# Task description:
Rewrite the following entries, substituting "component" for every "part" and leaving everything else as it is.

# Data records:
--- begin ---
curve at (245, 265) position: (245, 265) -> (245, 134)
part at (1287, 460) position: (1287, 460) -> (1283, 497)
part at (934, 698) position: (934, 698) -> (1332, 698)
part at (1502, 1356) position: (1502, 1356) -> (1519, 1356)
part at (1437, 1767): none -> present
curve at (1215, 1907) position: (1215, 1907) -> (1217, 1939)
--- end ---
# Answer to the task:
curve at (245, 265) position: (245, 265) -> (245, 134)
component at (1287, 460) position: (1287, 460) -> (1283, 497)
component at (934, 698) position: (934, 698) -> (1332, 698)
component at (1502, 1356) position: (1502, 1356) -> (1519, 1356)
component at (1437, 1767): none -> present
curve at (1215, 1907) position: (1215, 1907) -> (1217, 1939)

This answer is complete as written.